The accountable care movement and the infrastructure requirements of the modern physician office are making it difficult for private practices to maintain their operations as independent small businesses. But, according to William Santulli, executive vice president and chief operating officer of Oak Brook, Ill.-based Advocate Health Care, a lack of interest among young physicians is what might signal the end of private independent practices.
The future is accountable
"As the current generation goes through the pipeline, only a very small percentage is going into private practice," Santulli said at an Association of Health Care Journalists program held Feb. 24 in Chicago.
I couldn't reach a representative from the American Medical Student Association to confirm that assertion, but Santulli spoke convincingly about how primary-care-driven accountable care will be a team effort—and bigger teams will have an advantage.
Most freestanding hospitals and practices don't have the infrastructure and management to put an accountable care organization together, and "very few know how to get to first base," he said, adding that Advocate has been evolving into an ACO for the past 15 years.
Santulli explained that maintaining an information technology infrastructure, processing billing and reimbursement, and performing outpatient management tasks are all "tough to do in a private practice setting."
The AHCJ program was titled "The Affordable Care Act at the One-Year Mark," and Santulli stated that, regardless of some legislators' repeal efforts, the law unleashed "an unstoppable force" called accountable care that has the potential to transform the healthcare industry.
"Some would like to see it dialed back," Santulli said. "But that's not the perspective Advocate has. We want to move the whole thing forward."
The end result will be that, instead of being reimbursed based on "the amount of stuff" they do, doctors will be paid for keeping people well, he said.
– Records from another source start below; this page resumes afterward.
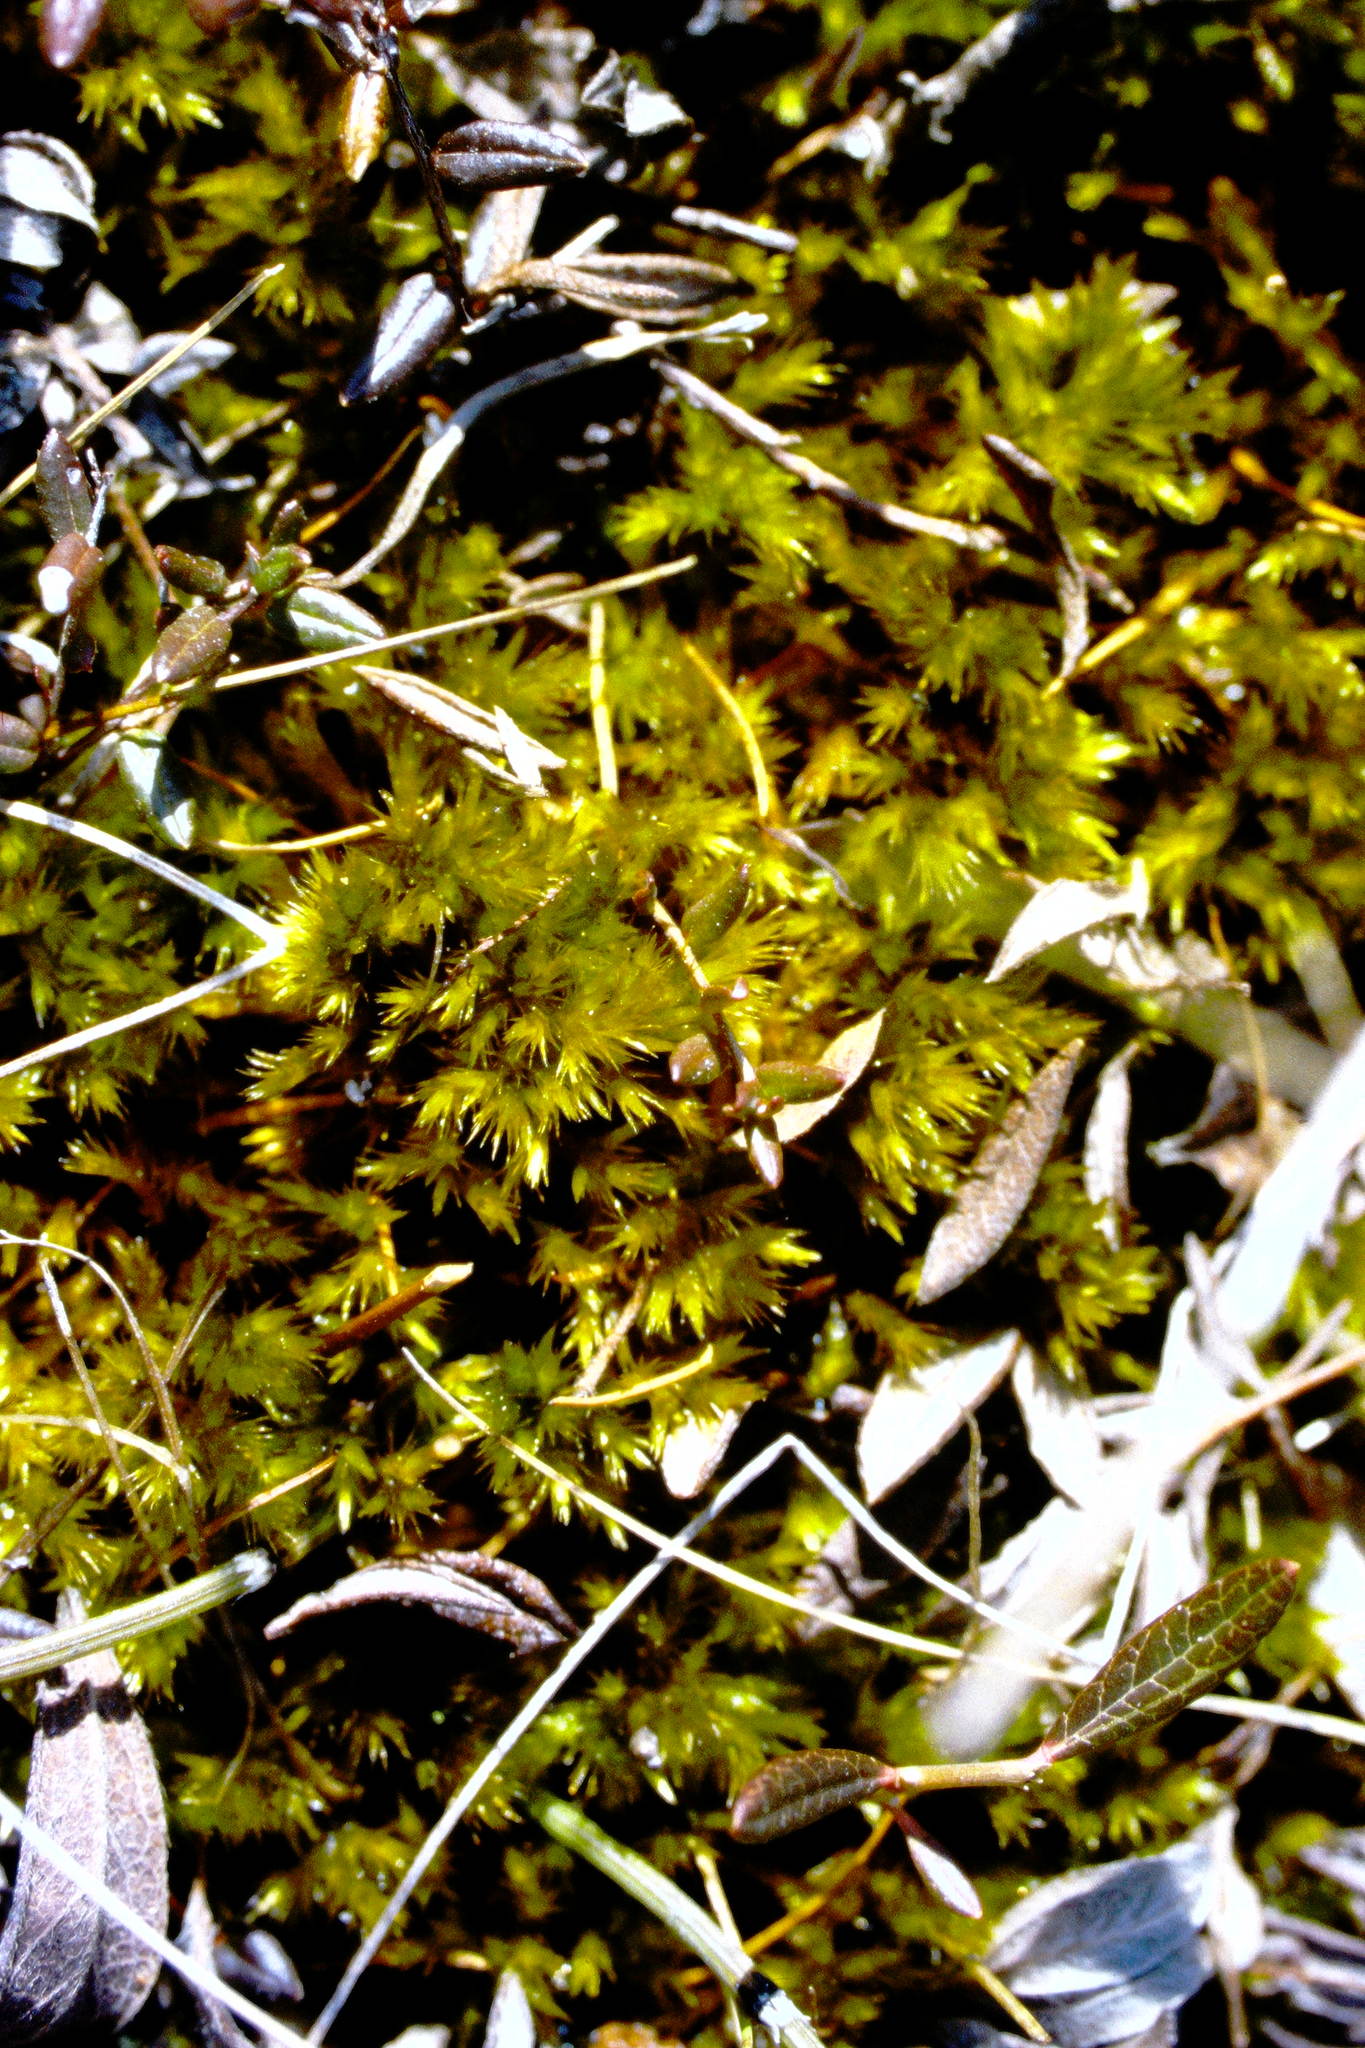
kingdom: Plantae
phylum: Bryophyta
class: Bryopsida
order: Hypnales
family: Amblystegiaceae
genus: Tomentypnum
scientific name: Tomentypnum nitens
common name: Golden fuzzy fen moss
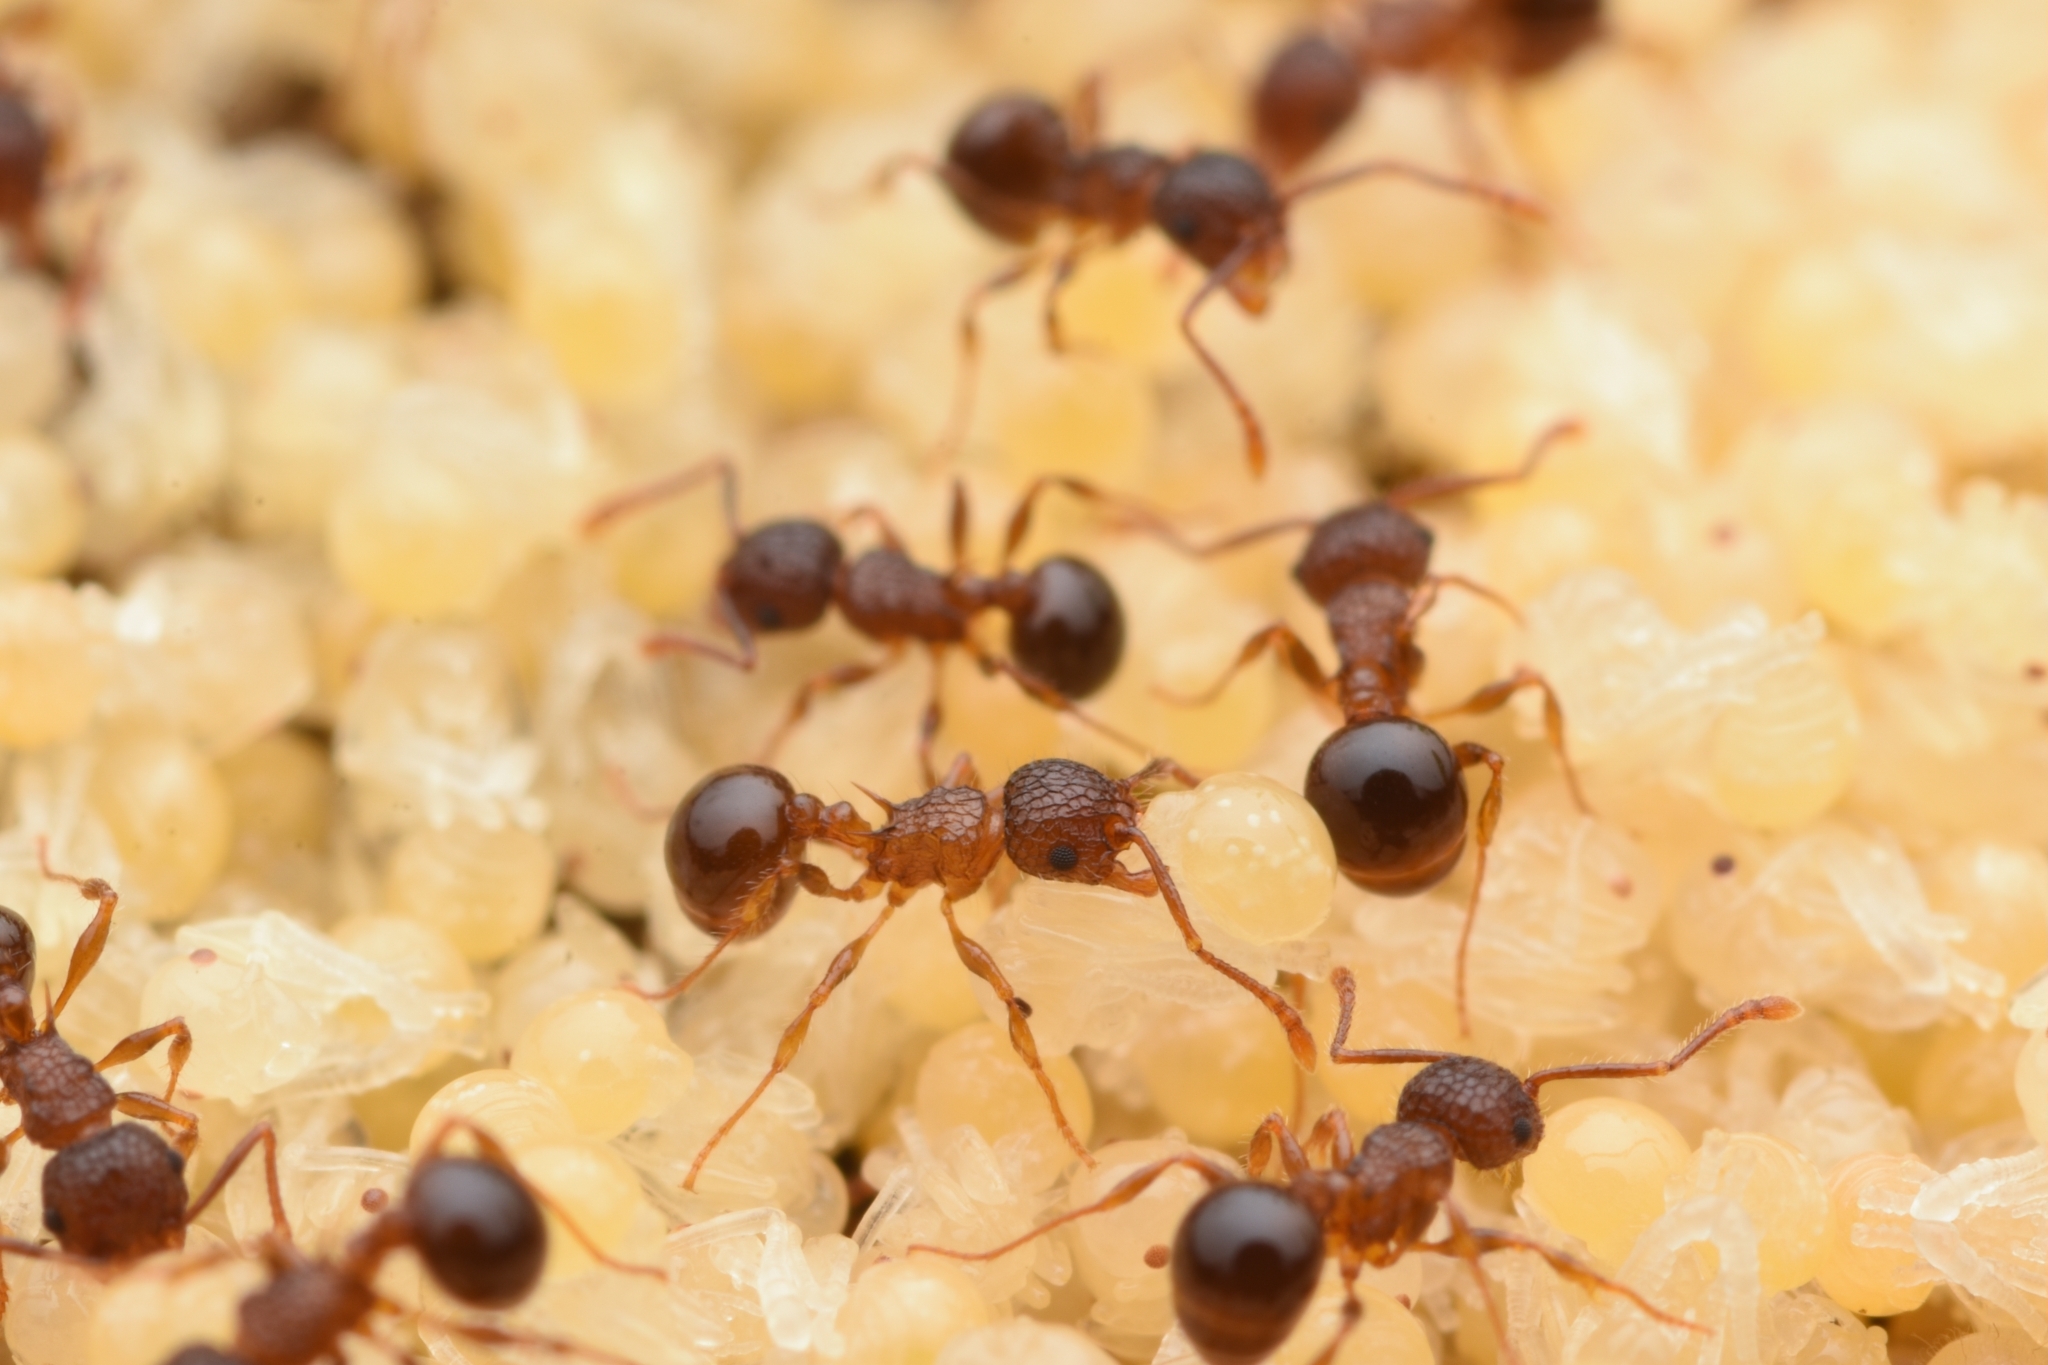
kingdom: Animalia
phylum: Arthropoda
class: Insecta
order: Hymenoptera
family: Formicidae
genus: Pristomyrmex
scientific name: Pristomyrmex punctatus
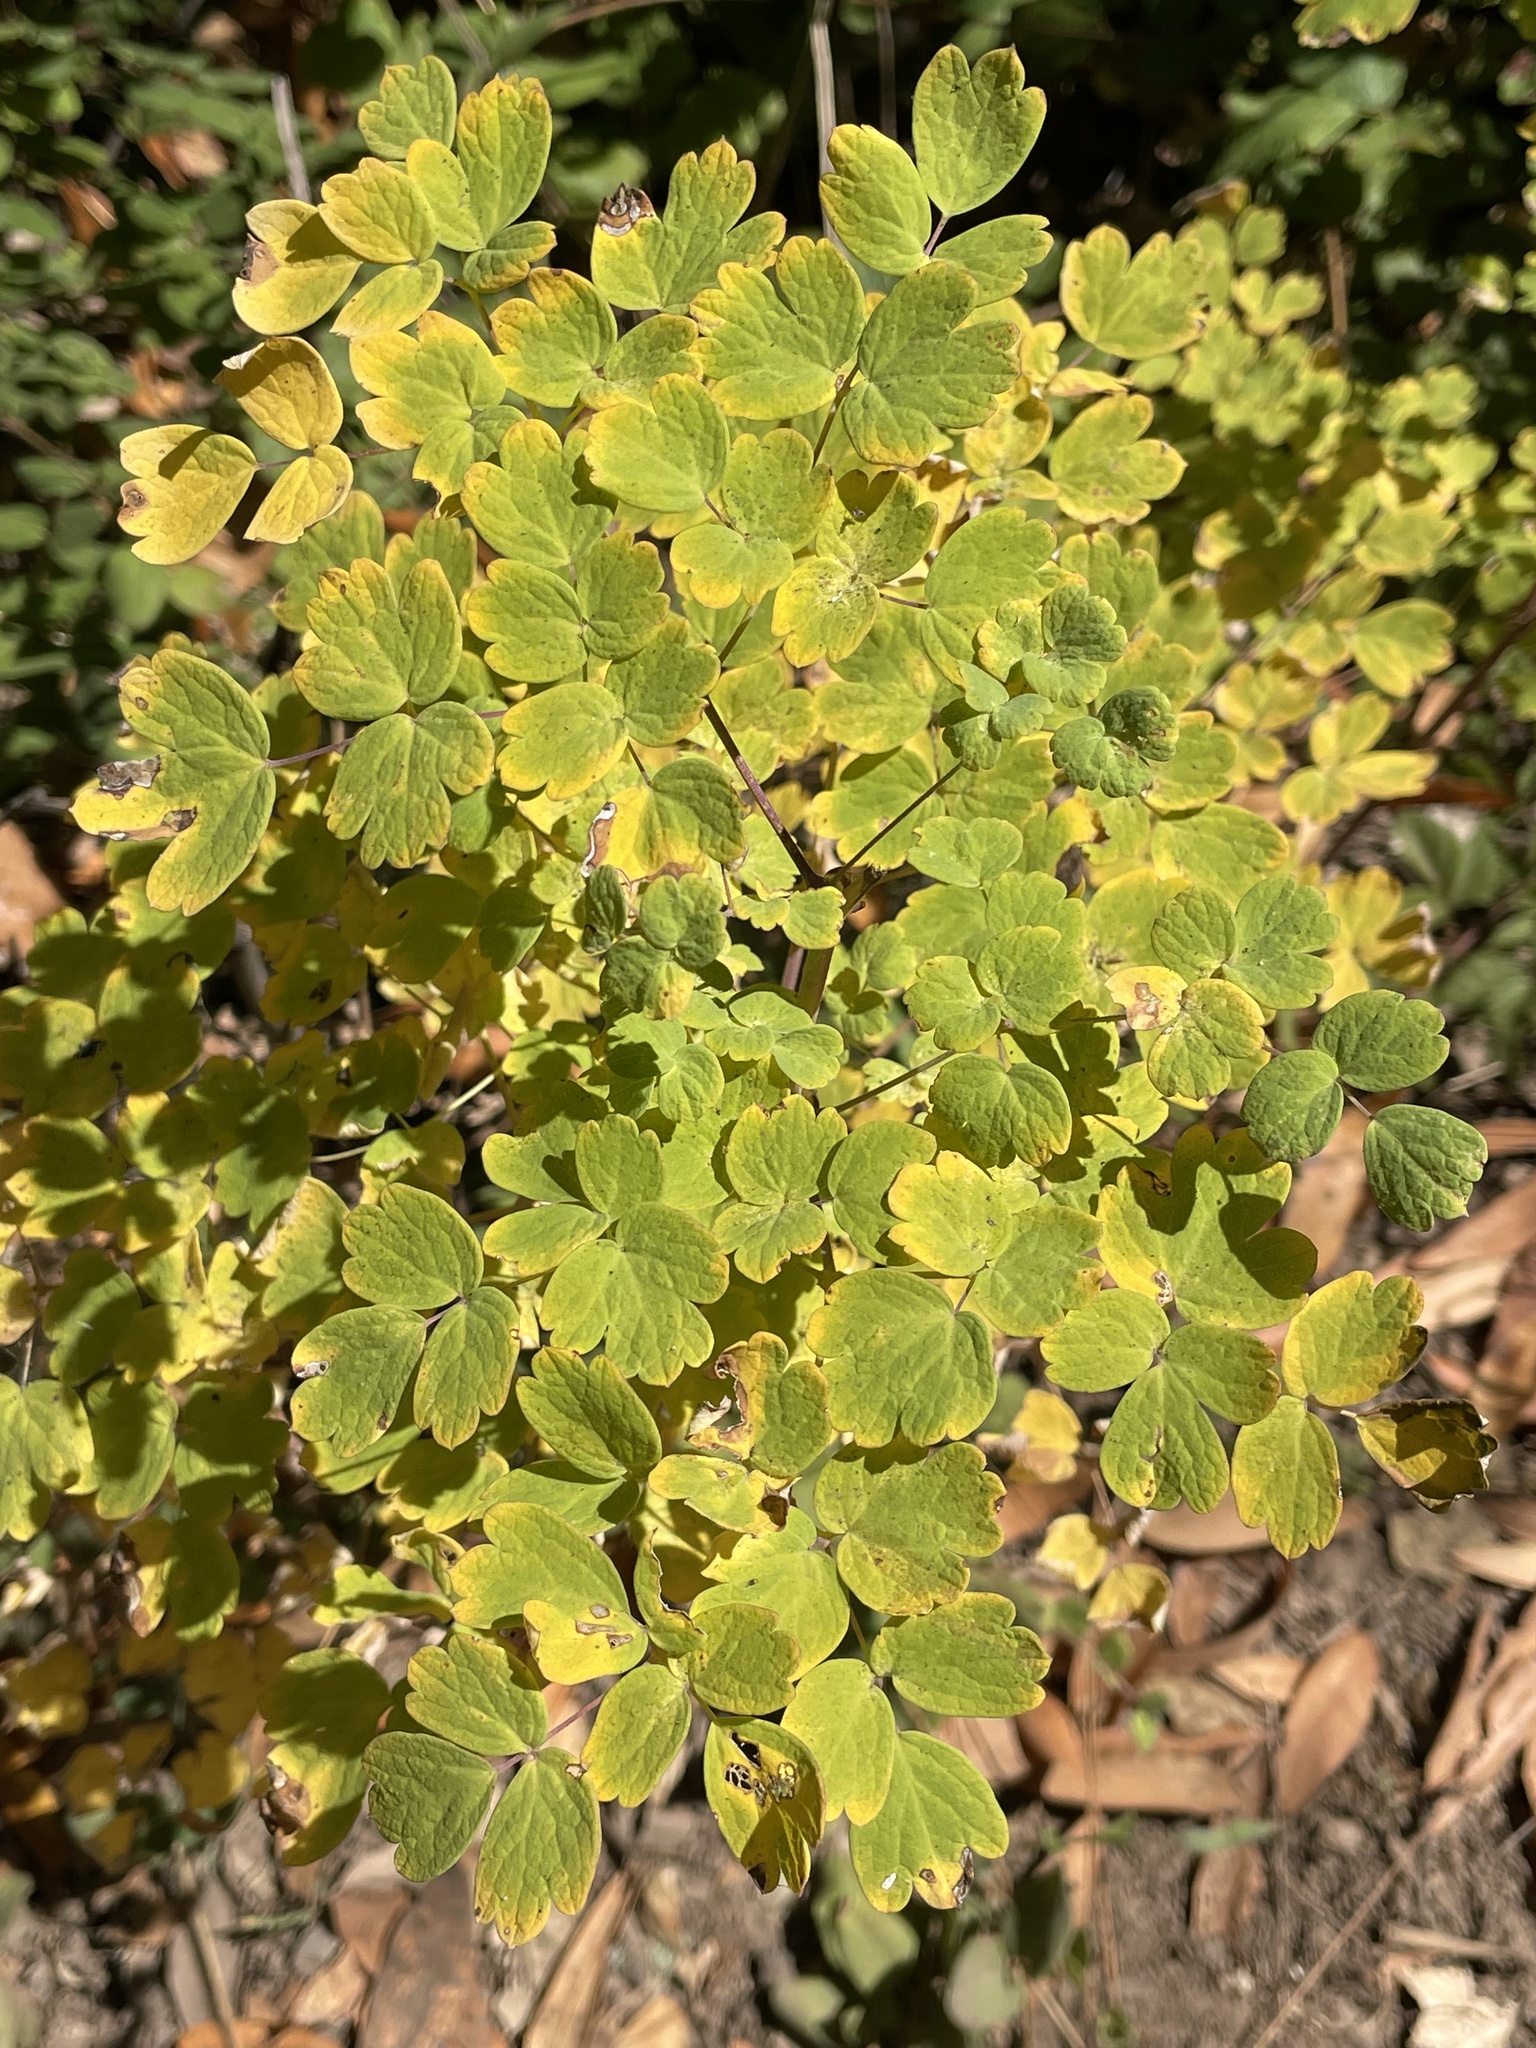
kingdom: Plantae
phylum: Tracheophyta
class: Magnoliopsida
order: Ranunculales
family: Ranunculaceae
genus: Thalictrum
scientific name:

Santulli added that—in this brave new world—Advocate is determining the value of physician services using such outcomes as reductions in hospital readmissions and lengths of stay as well as other measures that can be found in the system's value reports (PDF).
A key Advocate strategy for becoming an ACO, Santulli said was "expanding primary-care access in a significant way."
Advocate is not alone in this; Santulli said that all over the country, large systems are acquiring primary-care practices at a "faster pace than I've seen in 25 years." Other aspects of Advocate's expansion include increasing the system's ranks of physician assistants and nurse practitioners, using electronic health records to improve efficiency, extending facilities' hours of operation and making wider use of retail clinics, he said.
"We can't do it fast enough," Santulli said.
Also speaking was Chiquita Brooks-LaSure, the HHS health reform office's director of coverage policy. She said that HHS is exploring different ways to increase the primary-care workforce and encourage more medical students to choose primary-care specialties, such as by offering loan forgiveness and other financial incentives.
They can't do that fast enough, either.